Por: Oscar Sánchez.
En la provincia de Tumaco-Barbacoas, que tiene cerca de 400.000 habitantes y diez municipios (La Tola, El Charco, Magüí Payán, Mosquera, Barbacoas, Olaya Herrera-Bocas de Satinga, Francisco Pizarro-Salahonda, Roberto Payán, Santa Bárbara-Iscuandé y Tumaco), solamente uno de cada diez niños logra convertirse en bachiller, y si se va más allá de la ciudad de Tumaco, esas cifras se disparan.
Gracias a programas como Vive la Educación, que adelantan allí Save the Children y el Consejo Noruego para los Refugiados con recursos de la cooperación canadiense (https://www.elespectador.com/noticias/educacion/falla-educacion-del-pacifico-colombiano-articulo-501105), las comunidades, los docentes y los propios jóvenes comienzan a sentir que el derecho a la educación hay que valorarlo, exigirlo y adaptarlo a la realidad. Pero conversar con los chicos y chicas que han persistido en la escolaridad rompe el corazón, pues en esas zonas rurales extremadamente aisladas, donde las economías ilegales campean, sus sueños de éxito tienen pocas posibilidades de cumplirse por el camino tradicional. ¿Y nos preguntamos por qué esos chicos son la excepción y muchos se dedican a cultivar coca?
Hace 250 años, al finalizar el período colonial, en el litoral Pacífico la explotación de oro en minas cuyos propietarios vivían en el mundo andino llevaba dos siglos de historia. Varios de estos municipios fueron fundados en el siglo XVI. En el siglo XVIII se definía como libre en los censos a quien no pertenecía a ninguna de las otras cuatro categorías con las que se ordenaba esa sociedad de castas (eclesiásticos, blancos, indios, esclavos y… libres). En las provincias del Pacífico, la población indígena había sido menguada, la población esclava estaba dejando de ser importante porque el auge de la minería del oro estaba decayendo, y comenzaba a volverse mayoritaria una población negra que había comprado su libertad o nacido de padres cimarrones, dedicada a la agricultura de subsistencia, la pesca, la caza y el lavado de oro, muy dispersa a lo largo de los innumerables ríos y quebradas y que, unida a algunos mestizos y mulatos aventureros, el censo de 1787 denominó “libres de varios colores”.

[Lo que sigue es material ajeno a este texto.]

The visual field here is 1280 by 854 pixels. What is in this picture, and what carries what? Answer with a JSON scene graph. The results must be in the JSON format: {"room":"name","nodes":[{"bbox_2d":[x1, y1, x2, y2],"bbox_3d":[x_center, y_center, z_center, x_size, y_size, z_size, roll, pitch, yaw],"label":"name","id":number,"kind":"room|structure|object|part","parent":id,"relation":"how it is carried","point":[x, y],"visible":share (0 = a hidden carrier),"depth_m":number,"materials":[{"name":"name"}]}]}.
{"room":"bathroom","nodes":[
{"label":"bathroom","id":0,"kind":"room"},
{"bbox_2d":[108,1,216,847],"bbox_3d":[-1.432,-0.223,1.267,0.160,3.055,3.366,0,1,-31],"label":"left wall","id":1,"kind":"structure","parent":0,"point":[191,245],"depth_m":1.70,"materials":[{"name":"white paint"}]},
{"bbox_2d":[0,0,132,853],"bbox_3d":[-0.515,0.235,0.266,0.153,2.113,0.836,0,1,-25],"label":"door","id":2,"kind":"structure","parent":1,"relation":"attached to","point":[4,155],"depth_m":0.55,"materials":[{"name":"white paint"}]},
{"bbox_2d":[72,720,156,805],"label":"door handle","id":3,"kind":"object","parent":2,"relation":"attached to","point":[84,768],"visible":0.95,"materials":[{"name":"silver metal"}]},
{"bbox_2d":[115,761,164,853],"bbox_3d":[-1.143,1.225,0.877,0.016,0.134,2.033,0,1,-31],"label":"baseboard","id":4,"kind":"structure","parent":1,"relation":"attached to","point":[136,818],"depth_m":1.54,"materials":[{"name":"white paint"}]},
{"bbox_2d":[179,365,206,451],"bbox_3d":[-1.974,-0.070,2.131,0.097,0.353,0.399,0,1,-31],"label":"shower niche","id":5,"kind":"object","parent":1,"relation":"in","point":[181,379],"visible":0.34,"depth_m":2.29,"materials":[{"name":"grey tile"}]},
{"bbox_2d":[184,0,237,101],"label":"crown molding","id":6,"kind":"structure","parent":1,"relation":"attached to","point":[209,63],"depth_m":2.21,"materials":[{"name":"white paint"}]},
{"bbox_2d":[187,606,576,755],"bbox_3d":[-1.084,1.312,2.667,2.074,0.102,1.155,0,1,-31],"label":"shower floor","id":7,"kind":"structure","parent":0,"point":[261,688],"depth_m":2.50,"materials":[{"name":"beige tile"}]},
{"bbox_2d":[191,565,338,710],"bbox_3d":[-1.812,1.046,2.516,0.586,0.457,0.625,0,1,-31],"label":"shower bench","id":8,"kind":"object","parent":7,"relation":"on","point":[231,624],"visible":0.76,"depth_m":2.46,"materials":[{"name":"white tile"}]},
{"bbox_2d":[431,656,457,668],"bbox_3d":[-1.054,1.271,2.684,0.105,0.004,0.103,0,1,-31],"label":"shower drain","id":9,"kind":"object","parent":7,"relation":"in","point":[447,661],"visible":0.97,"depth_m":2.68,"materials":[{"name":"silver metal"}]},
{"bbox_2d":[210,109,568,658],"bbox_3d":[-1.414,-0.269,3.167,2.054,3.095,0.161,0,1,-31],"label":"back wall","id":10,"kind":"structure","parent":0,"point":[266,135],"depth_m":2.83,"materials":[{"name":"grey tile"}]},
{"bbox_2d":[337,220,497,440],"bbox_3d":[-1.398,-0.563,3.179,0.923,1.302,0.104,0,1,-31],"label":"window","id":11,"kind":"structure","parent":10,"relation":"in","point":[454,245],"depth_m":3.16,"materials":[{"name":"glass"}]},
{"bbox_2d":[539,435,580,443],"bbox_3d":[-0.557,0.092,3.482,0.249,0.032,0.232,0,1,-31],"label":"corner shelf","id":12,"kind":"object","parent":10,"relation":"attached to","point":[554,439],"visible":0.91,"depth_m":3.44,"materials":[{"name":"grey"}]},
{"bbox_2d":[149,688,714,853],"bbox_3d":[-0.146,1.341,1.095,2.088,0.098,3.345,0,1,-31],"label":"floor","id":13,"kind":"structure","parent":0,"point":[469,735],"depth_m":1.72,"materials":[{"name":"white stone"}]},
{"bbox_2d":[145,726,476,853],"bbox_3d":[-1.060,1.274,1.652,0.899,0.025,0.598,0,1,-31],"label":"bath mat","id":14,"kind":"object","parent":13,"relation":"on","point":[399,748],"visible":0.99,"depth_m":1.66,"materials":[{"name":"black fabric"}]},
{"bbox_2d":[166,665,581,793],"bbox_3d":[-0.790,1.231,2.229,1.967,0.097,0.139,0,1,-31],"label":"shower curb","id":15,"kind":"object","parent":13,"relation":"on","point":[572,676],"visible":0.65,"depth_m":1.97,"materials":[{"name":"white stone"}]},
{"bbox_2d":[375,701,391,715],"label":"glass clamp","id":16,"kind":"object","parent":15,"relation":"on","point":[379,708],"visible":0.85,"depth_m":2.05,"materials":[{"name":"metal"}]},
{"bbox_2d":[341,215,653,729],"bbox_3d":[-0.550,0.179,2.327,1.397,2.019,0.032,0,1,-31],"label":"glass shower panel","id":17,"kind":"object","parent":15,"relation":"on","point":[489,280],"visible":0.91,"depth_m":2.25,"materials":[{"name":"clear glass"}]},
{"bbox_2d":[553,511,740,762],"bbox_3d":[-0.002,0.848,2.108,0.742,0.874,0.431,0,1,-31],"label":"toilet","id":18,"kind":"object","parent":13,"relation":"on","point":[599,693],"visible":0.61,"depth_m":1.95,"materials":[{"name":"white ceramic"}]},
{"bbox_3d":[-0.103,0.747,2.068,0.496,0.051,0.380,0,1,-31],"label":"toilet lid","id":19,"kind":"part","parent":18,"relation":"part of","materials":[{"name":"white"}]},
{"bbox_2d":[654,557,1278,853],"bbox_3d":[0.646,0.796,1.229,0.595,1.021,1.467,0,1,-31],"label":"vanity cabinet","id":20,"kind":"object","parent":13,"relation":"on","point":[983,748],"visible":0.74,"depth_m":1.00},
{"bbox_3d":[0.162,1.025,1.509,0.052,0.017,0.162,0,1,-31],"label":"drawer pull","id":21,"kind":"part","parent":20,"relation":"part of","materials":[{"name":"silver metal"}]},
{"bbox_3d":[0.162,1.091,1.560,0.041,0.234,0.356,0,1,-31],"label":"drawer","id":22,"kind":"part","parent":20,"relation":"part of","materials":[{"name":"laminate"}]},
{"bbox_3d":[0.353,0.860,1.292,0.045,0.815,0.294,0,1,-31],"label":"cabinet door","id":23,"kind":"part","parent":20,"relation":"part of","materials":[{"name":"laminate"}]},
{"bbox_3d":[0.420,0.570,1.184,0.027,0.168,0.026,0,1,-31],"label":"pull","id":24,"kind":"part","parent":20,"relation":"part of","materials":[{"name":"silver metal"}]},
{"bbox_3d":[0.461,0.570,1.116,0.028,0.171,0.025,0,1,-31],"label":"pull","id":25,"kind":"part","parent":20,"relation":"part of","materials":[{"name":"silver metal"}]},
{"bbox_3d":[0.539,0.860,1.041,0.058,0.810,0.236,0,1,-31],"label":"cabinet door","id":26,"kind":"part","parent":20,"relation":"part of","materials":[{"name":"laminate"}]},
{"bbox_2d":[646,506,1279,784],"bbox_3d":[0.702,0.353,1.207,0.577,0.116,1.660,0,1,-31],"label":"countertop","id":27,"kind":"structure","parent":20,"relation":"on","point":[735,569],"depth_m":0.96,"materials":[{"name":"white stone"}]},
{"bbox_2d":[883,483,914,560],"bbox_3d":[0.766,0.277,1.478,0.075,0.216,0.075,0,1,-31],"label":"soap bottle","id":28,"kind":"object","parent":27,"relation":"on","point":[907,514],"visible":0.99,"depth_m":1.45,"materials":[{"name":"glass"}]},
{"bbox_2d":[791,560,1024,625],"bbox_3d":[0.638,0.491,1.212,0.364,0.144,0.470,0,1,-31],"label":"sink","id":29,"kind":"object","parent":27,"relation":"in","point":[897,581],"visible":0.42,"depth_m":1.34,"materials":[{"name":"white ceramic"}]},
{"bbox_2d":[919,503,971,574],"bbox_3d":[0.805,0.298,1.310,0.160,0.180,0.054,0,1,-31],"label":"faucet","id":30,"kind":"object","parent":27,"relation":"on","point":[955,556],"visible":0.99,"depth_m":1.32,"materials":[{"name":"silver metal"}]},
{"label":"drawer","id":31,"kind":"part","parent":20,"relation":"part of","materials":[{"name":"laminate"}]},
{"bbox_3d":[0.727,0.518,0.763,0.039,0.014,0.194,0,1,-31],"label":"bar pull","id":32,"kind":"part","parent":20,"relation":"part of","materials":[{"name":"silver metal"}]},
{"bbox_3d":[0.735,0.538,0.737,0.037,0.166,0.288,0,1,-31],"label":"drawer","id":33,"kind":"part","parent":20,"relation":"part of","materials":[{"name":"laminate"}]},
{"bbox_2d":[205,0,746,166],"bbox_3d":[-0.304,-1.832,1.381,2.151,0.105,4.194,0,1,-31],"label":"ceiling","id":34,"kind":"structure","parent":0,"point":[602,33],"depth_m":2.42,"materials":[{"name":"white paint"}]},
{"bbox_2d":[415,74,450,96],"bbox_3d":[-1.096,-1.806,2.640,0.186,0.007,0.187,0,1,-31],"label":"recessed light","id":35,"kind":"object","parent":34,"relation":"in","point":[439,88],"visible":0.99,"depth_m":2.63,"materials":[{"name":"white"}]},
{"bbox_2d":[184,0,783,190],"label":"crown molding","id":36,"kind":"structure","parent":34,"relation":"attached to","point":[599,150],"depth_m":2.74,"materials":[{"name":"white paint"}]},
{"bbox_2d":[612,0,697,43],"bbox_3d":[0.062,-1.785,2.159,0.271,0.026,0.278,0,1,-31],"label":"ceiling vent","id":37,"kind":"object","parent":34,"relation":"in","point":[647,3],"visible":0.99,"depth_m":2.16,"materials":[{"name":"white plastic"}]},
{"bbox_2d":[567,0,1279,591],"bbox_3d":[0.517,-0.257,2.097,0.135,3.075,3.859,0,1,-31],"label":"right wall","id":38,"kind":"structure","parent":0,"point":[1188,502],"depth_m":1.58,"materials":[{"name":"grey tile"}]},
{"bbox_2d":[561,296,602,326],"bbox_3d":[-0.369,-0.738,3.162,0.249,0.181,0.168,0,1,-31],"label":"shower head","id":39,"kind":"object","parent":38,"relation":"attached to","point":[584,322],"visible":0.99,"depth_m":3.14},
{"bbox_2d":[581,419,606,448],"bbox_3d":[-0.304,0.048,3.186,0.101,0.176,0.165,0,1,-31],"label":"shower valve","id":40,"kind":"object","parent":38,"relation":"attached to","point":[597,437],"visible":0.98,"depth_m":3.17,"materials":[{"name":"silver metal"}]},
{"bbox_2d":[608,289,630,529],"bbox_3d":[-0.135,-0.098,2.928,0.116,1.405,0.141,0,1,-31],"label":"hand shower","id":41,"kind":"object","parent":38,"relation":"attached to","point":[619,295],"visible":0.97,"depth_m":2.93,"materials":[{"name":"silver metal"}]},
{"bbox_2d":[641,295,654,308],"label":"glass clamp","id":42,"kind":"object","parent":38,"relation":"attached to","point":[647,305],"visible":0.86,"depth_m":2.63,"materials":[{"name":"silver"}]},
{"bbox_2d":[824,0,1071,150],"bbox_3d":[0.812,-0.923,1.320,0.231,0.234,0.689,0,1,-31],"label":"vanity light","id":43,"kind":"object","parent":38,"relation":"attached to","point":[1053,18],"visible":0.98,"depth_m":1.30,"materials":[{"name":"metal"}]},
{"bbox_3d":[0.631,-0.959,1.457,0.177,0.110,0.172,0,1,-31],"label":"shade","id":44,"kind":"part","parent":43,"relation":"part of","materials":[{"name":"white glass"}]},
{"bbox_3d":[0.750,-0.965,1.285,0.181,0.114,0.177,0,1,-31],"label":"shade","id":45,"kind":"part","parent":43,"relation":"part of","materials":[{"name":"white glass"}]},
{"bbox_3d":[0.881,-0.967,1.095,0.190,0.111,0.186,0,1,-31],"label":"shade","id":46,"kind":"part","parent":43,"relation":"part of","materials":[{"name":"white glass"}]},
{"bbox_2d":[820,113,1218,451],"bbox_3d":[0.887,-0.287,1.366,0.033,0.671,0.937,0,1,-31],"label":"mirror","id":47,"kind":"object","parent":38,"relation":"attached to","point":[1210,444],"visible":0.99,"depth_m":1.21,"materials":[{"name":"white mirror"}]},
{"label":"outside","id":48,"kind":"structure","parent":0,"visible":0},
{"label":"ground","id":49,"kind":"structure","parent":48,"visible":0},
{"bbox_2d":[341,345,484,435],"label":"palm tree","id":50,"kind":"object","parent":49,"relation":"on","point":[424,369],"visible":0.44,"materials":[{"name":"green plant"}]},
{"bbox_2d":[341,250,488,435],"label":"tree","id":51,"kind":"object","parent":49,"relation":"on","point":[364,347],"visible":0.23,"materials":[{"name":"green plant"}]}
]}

Las comunidades, los docentes y los propios jóvenes comienzan a sentir que el derecho a la educación hay que valorarlo, exigirlo y adaptarlo a la realidad
Pasaron otros dos siglos; Colombia se independizó, la urbanización se disparó en el mundo andino, se construyeron, para bien y para mal, las instituciones y dinámicas socioeconómicas que hoy nos definen, y el mundo negro del Pacífico siguió viviendo una realidad aparte. Las tasas de mortalidad infantil, analfabetismo e ingreso comenzaron a ser noticia hace 40 años, cundo vivieron un terremoto y tsunami sin precedentes en el país, y aún hoy tienen niveles de desarrollo humano semejantes a los de Congo y Haití. Tuvo que llegar el siglo XXI para que se terminara de construir y pavimentar la única carretera para comunicarse con el centro del país.

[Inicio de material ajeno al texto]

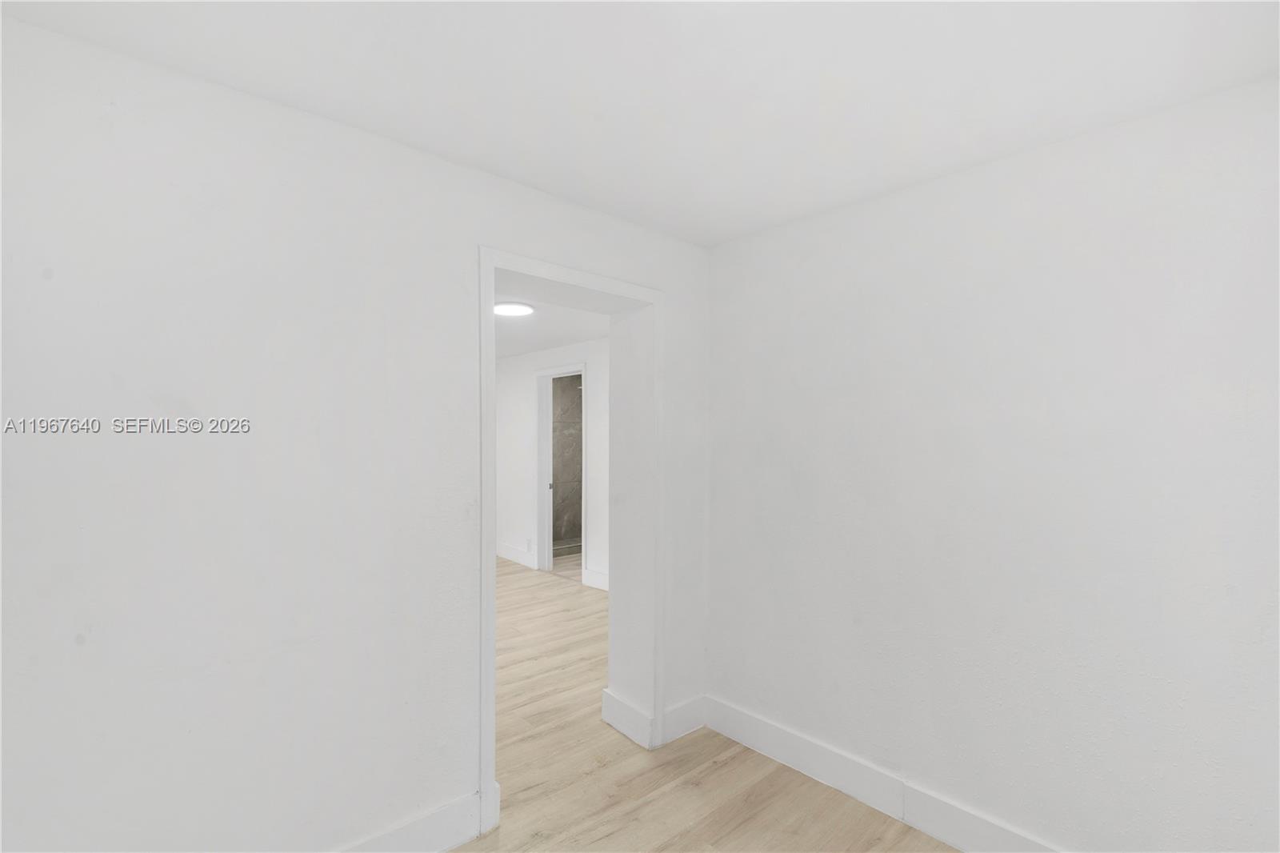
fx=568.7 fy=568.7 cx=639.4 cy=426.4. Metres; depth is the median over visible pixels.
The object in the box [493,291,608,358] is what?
far room ceiling
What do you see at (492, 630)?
door frame
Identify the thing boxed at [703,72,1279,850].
right wall
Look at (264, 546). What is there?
left wall
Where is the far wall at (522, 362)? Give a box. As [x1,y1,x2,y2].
[496,336,608,586]
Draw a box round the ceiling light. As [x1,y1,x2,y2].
[493,300,534,316]
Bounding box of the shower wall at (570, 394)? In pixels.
[552,372,583,550]
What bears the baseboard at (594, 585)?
attached to the far wall at (522, 362)
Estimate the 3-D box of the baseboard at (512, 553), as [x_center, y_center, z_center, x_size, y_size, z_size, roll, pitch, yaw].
[-1.616,1.484,6.795,0.017,0.153,1.357,1,-1,-42]
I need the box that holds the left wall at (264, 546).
[0,14,711,852]
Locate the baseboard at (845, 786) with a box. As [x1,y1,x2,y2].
[703,694,1064,852]
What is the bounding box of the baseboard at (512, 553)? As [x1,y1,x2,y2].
[496,540,535,568]
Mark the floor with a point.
(734, 762)
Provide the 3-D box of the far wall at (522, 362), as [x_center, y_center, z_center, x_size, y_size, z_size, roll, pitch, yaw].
[-0.674,0.350,5.850,0.132,2.451,5.122,1,-1,-42]
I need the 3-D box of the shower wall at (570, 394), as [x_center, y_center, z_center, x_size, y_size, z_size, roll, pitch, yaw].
[-1.101,0.391,7.565,1.916,2.383,0.127,1,-1,-42]
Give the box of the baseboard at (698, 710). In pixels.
[660,693,707,744]
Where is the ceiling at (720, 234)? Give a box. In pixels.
[0,0,1279,246]
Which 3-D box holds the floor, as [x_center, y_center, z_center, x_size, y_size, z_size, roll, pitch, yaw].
[-0.822,1.560,3.433,6.300,0.103,8.680,1,-1,-42]
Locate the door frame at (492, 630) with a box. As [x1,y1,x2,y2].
[476,245,660,839]
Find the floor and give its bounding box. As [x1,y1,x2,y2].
[450,556,960,852]
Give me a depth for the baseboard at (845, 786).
2.27 m
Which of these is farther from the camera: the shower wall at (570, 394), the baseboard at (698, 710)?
the shower wall at (570, 394)
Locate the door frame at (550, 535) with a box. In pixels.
[535,363,587,578]
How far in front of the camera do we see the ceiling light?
4.17 m
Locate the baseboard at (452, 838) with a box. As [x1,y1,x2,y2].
[335,791,482,852]
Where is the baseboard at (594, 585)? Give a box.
[582,566,609,590]
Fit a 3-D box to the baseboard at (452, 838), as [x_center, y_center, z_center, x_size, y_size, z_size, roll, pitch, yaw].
[-1.299,1.415,1.452,1.975,0.162,0.018,1,-1,-42]
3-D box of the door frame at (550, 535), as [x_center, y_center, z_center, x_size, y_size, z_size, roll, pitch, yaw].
[-0.801,0.471,6.019,0.158,2.200,0.943,1,-1,-42]
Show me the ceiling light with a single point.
(502, 309)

Y entre tanto, la cultura oral y musical, de la solidaridad, de la movilidad humana; el sentido del tiempo, una gran capacidad de producción orgánica de productos como el cacao y hasta la relación comercial intensa con otros países en esas sociedades y su territorio megadiverso e hiperdotado habrían podido mostrarnos a todos los colombianos una nueva idea sostenible del progreso. Pero en los últimos años, del centro de Colombia (Estado, comercio, guerrillas y paramilitares), y de sus propias élites políticas regionales, esos pueblos han recibido unos cuantos programas asistenciales, una pizca de modernidad excluyente y depredadora y lo peor de la guerra y la corrupción.
Comunidades como la que vivió la masacre de la semana pasada tienen cada vez mayor conciencia de su realidad y cada vez mayor interés en una educación pertinente y sólida para que sus jóvenes tengan alternativas. Es lo que hemos visto quienes visitamos escuelas allí en estos tiempos recientes de tregua (que por lo visto se acabaron).
Pero si no hay respuesta para sus nuevas generaciones, mucho me temo que mientras más estudien y su proyecto colectivo de bienestar tenga mayor claridad, ante la crudeza de las circunstancias, cada vez van a protestar más. Esperemos que el país consiga ofrecerles algo más que coca y plomo, para que sean al fin libres. O, mejor dicho, para que algún día en Colombia podamos ser genuinamente “libres de todos los colores”.